Work to be completed - Retype the data from the beginning through the line containing "title Komplexe Leistung", inclusive, reproducing each line precisely.

Provided records -
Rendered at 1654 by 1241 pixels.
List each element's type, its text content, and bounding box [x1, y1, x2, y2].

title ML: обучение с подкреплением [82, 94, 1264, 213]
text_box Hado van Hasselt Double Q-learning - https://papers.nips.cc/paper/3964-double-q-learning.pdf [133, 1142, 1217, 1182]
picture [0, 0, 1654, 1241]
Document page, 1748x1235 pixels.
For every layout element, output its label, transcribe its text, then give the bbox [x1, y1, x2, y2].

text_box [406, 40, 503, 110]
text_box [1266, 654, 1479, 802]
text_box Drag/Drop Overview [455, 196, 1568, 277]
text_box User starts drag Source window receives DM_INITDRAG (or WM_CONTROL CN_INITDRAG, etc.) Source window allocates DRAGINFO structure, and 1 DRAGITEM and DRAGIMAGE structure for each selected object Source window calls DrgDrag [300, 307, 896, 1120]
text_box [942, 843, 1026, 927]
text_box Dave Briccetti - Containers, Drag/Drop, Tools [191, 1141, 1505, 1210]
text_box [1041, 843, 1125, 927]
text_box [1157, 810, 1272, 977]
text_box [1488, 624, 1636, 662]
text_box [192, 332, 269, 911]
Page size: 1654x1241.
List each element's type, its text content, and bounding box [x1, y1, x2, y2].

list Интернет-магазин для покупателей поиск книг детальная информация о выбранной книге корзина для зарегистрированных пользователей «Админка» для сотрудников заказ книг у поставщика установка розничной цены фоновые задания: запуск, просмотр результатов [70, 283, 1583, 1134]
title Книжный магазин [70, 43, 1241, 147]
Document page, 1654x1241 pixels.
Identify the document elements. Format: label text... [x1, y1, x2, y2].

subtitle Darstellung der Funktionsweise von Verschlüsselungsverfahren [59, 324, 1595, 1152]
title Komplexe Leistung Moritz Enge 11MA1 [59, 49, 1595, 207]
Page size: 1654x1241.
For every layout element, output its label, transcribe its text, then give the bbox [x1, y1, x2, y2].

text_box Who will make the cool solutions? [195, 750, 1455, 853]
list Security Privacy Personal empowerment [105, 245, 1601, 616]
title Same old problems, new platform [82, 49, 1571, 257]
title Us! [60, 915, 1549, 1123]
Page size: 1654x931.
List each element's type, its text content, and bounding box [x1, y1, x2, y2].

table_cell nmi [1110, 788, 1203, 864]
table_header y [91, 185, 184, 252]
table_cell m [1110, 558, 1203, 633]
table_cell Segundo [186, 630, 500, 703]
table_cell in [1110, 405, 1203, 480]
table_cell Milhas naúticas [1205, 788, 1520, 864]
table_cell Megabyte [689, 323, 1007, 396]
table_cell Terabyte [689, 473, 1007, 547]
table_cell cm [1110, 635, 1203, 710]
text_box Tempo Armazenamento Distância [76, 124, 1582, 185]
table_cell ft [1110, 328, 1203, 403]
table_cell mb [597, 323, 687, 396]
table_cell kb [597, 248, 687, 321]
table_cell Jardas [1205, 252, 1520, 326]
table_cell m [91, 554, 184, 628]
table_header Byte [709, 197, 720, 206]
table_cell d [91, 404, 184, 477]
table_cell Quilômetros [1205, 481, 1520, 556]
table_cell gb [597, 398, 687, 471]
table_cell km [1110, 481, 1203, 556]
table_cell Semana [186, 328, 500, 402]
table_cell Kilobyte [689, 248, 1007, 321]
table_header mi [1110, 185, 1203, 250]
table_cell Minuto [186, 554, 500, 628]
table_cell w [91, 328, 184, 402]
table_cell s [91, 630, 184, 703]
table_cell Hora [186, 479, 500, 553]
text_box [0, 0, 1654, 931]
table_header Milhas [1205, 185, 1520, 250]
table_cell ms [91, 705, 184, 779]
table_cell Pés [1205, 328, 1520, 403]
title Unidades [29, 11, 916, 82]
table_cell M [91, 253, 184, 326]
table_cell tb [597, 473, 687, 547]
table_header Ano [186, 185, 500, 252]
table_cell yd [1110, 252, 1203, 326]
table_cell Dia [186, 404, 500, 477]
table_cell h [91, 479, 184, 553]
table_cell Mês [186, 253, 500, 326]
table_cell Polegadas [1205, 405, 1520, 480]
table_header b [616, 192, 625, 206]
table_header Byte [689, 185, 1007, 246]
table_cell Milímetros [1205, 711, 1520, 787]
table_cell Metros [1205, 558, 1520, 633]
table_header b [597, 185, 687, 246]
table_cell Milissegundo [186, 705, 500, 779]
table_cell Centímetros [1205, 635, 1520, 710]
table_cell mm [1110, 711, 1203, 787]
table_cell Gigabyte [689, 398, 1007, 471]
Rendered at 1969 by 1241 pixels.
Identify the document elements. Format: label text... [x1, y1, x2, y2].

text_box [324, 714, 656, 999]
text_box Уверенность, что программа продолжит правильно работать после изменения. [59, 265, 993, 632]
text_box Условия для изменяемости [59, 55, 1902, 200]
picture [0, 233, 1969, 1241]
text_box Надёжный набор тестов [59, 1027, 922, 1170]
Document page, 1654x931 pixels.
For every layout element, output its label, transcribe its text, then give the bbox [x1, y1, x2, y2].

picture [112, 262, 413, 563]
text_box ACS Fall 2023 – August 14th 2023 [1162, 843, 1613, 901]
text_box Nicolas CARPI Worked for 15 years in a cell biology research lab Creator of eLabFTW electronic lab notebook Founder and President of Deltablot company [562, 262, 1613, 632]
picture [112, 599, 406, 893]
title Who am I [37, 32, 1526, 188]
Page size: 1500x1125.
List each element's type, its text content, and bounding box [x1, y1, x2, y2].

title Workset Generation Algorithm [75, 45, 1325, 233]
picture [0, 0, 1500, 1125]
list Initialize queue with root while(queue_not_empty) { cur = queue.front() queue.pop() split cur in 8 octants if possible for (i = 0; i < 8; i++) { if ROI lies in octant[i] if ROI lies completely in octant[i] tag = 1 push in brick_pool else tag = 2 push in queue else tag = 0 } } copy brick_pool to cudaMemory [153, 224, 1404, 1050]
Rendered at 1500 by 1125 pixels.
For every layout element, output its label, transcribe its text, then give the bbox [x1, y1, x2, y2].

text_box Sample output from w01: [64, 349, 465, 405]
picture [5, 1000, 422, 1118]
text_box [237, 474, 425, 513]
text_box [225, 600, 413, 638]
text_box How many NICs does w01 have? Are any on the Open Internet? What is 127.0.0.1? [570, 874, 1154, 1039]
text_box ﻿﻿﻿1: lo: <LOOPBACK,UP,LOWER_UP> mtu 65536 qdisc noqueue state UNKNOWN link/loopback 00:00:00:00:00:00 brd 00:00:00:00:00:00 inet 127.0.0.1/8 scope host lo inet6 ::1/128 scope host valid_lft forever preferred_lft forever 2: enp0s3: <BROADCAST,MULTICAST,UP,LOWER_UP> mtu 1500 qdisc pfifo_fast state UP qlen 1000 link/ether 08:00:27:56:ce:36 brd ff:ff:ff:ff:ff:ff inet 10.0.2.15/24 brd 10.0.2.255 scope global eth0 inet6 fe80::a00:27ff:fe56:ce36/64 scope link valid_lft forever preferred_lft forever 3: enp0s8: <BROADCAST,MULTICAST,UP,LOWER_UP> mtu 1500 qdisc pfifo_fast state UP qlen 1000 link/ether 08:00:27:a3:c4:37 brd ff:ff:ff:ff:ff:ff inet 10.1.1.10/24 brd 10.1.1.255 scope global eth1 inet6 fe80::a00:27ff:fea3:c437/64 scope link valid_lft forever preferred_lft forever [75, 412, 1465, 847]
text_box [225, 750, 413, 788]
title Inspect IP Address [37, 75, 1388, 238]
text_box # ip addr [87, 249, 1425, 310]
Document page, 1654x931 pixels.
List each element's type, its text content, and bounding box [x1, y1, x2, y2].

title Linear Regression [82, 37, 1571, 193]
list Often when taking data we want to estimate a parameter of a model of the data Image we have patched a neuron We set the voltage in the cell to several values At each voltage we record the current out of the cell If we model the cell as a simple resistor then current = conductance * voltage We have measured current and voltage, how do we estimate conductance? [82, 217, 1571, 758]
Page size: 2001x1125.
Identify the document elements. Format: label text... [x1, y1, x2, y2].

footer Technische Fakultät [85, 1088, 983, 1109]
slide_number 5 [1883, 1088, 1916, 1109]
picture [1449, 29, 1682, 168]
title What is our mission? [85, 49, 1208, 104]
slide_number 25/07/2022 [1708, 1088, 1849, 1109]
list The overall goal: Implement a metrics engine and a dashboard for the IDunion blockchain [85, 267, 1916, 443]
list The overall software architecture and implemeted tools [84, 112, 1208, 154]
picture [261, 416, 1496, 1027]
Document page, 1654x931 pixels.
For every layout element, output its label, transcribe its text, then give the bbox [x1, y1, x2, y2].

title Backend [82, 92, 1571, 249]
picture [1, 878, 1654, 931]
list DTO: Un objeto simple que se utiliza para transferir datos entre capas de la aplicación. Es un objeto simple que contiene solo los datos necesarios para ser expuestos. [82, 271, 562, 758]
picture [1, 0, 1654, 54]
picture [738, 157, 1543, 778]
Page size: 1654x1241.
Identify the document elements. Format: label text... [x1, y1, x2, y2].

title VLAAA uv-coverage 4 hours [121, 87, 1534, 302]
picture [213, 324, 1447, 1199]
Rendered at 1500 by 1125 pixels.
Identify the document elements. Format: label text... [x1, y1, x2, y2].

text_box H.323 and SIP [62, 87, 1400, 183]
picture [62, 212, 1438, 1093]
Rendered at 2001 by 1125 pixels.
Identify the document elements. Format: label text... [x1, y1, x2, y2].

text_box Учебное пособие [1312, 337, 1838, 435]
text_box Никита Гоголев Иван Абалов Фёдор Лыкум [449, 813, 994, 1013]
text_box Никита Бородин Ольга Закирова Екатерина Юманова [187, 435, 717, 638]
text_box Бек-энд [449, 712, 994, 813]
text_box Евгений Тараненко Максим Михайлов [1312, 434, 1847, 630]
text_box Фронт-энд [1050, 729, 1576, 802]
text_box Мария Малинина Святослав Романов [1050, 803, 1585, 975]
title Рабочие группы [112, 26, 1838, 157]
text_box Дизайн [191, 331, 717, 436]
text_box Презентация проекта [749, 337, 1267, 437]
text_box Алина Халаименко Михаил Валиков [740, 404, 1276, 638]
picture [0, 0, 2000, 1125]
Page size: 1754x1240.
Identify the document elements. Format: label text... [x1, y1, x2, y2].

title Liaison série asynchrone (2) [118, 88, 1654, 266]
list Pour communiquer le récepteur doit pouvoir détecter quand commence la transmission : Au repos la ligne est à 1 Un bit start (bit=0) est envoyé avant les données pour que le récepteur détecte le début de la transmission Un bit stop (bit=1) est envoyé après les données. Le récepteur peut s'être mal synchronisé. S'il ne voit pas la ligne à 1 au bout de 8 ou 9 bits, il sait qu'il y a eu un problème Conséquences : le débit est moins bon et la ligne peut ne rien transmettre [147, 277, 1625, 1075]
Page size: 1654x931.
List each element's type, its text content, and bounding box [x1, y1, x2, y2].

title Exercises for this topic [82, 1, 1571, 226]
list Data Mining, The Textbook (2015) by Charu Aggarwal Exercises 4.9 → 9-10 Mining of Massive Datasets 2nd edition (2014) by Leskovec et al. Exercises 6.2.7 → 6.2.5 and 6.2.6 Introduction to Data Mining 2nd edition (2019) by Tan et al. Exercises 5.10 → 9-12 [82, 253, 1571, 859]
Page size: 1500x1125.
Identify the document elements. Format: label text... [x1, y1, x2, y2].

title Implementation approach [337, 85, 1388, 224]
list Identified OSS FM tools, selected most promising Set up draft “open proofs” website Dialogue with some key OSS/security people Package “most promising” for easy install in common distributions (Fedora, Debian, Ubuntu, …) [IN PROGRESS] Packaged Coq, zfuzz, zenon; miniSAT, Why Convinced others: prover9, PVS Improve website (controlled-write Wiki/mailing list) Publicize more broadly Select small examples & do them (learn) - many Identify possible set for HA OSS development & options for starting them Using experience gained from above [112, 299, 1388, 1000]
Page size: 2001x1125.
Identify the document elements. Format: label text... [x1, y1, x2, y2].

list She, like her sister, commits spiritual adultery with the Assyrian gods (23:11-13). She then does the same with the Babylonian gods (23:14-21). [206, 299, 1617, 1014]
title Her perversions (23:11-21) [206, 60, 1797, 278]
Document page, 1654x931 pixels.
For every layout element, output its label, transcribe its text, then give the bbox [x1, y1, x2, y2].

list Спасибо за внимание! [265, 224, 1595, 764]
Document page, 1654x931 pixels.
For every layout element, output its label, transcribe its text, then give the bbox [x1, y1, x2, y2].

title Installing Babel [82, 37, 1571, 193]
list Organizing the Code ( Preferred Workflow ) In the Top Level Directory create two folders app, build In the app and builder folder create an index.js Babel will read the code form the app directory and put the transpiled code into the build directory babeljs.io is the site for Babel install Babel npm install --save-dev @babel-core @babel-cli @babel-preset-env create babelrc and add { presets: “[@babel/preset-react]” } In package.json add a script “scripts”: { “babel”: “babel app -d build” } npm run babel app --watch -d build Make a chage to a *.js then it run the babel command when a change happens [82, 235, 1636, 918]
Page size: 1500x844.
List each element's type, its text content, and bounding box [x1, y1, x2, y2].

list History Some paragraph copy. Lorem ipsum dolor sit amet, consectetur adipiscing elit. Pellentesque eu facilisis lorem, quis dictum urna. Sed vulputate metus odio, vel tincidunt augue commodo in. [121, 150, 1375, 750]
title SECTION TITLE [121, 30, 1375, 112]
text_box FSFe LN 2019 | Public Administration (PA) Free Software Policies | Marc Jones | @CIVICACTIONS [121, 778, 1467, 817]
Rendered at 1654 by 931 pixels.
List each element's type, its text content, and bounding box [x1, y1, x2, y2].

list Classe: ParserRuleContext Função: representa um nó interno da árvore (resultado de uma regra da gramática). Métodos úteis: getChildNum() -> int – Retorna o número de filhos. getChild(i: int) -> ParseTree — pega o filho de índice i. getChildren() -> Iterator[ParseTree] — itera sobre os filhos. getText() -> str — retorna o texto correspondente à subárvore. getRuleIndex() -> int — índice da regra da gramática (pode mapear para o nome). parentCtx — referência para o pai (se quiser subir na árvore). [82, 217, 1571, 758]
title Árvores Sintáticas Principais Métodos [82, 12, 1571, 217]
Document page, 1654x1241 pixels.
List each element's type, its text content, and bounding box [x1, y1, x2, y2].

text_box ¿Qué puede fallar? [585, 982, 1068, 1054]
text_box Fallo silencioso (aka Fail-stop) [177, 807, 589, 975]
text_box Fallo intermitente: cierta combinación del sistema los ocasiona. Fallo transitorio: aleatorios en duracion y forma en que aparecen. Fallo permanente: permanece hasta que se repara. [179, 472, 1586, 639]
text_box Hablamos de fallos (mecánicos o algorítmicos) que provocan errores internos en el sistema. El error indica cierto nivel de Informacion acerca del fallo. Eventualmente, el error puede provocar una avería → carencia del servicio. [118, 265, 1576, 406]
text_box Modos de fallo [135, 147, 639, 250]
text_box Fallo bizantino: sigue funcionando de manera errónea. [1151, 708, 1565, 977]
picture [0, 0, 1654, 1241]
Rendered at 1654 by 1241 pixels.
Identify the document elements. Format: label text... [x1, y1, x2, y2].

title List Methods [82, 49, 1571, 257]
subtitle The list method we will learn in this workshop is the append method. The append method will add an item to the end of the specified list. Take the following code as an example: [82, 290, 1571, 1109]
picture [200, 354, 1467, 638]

Output below -
Rendered at 1654 by 1241 pixels.
List each element's type, its text content, and bounding box [x1, y1, x2, y2].

title ML: обучение с подкреплением [82, 94, 1264, 213]
text_box Hado van Hasselt Double Q-learning - https://papers.nips.cc/paper/3964-double-q-learning.pdf [133, 1142, 1217, 1182]
picture [0, 0, 1654, 1241]
Document page, 1748x1235 pixels.
For every layout element, output its label, transcribe its text, then give the bbox [x1, y1, x2, y2].

text_box [406, 40, 503, 110]
text_box [1266, 654, 1479, 802]
text_box Drag/Drop Overview [455, 196, 1568, 277]
text_box User starts drag Source window receives DM_INITDRAG (or WM_CONTROL CN_INITDRAG, etc.) Source window allocates DRAGINFO structure, and 1 DRAGITEM and DRAGIMAGE structure for each selected object Source window calls DrgDrag [300, 307, 896, 1120]
text_box [942, 843, 1026, 927]
text_box Dave Briccetti - Containers, Drag/Drop, Tools [191, 1141, 1505, 1210]
text_box [1041, 843, 1125, 927]
text_box [1157, 810, 1272, 977]
text_box [1488, 624, 1636, 662]
text_box [192, 332, 269, 911]
Page size: 1654x1241.
List each element's type, its text content, and bounding box [x1, y1, x2, y2].

list Интернет-магазин для покупателей поиск книг детальная информация о выбранной книге корзина для зарегистрированных пользователей «Админка» для сотрудников заказ книг у поставщика установка розничной цены фоновые задания: запуск, просмотр результатов [70, 283, 1583, 1134]
title Книжный магазин [70, 43, 1241, 147]
Document page, 1654x1241 pixels.
Identify the document elements. Format: label text... [x1, y1, x2, y2].

subtitle Darstellung der Funktionsweise von Verschlüsselungsverfahren [59, 324, 1595, 1152]
title Komplexe Leistung Moritz Enge 11MA1 [59, 49, 1595, 207]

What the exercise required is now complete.